We see this happen a lot where it is literally the same individuals in a community that continue to be tapped for focus groups and planning sessions time and time again. This becomes a burden, where they are putting in significant labor and time and not fairly compensated for their knowledge. Paying participants is not feasible 100% of the time, but should be considered when you expect individuals from the community to contribute their knowledge, and especially when you are relying on underrepresented communities.

  1. It can also cause harm to communities if your organization chooses to initiate a process but does not follow up or follow through.

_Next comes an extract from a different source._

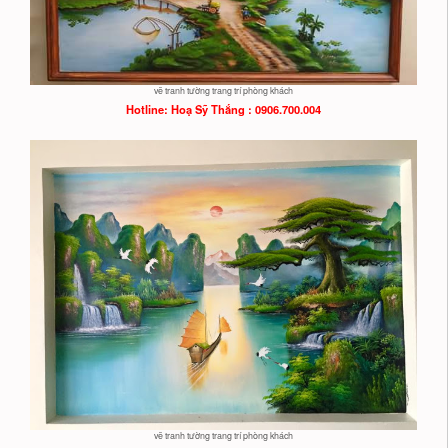
vẽ tranh tường trang trí phòng khách
Hotline: Hoạ
Sỹ Thắng : 0906.700.004
vẽ tranh tường trang trí phòng khách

I saw an example of this with a one-day symposium that was hosted to generate community-driven solutions. The symposium was a success, but there was no follow through. When your organization or agency chooses to host a community workshop, you also take on the responsibility of building follow-up into your budget and timeline. I understand folks are busy, but even a simple follow up like a series of emails sharing action items or a suggestion for next steps on actions to take would make a difference.

  1. Going too fast is one of the most common reasons community-driven processes fail.

Going slower does not mean we need to put a halt on progress. It just means that probably two weeks is not enough for community engagement. For a more in-depth stakeholder-driven process, you likely need a few months. Having accurate expectations about how long the process will take makes it easier to plan, because then, there are fewer unexpected delays.

  1. Often what you initially think is the problem isn’t the real problem, and this means you risk not getting to the root causes of problems.

Often times, the first problem that is mentioned is not the root cause of the issue. It is just a symptom. This is another reason that these community engagement processes need active facilitation. Trained facilitators go deeper to diagnose underlying issues and understand the hidden causes of problems. And only by diagnosing the actual problem can communities develop solutions that work.

  1. Community-led solutions aren’t always collaborative, and this can lead to problems.

There’s almost an irony that we assume community-led processes are collaborative. But community members often exclude other groups or are actively opposed to partnering with certain organizations. There are power dynamics as well, and more weight is put on some voices than others. When we are talking about complex problems like food security and climate justice, these issues are too big to be solved by one group alone. Bringing together a mix of community groups and partner organizations can lead to better solutions with greater long-term impact.

  1. Avoiding government agencies in the process isn’t always a good idea.

It’s not uncommon that I hear a resistance to including government agencies in the process. I understand that there can be a distrust towards government that came from historic interactions, but sometimes government agencies are the funders and decision makers. Getting their buy-in to the process can lead to more support in the future.


These 8 hard truths are things you want to avoid if you want effective and equitable community-led solutions. But the good news is that when you ensure the right planning to avoid them —your organization is now one step closer to catalyzing transformative, community-led change.

To avoid those potential negative outcomes, it requires not only planning, but also equitable design and facilitation of the engagement process. This matters because only through engaging communities can you achieve a world with equitable access to food, climate justice, better quality of life, and a more sustainable future.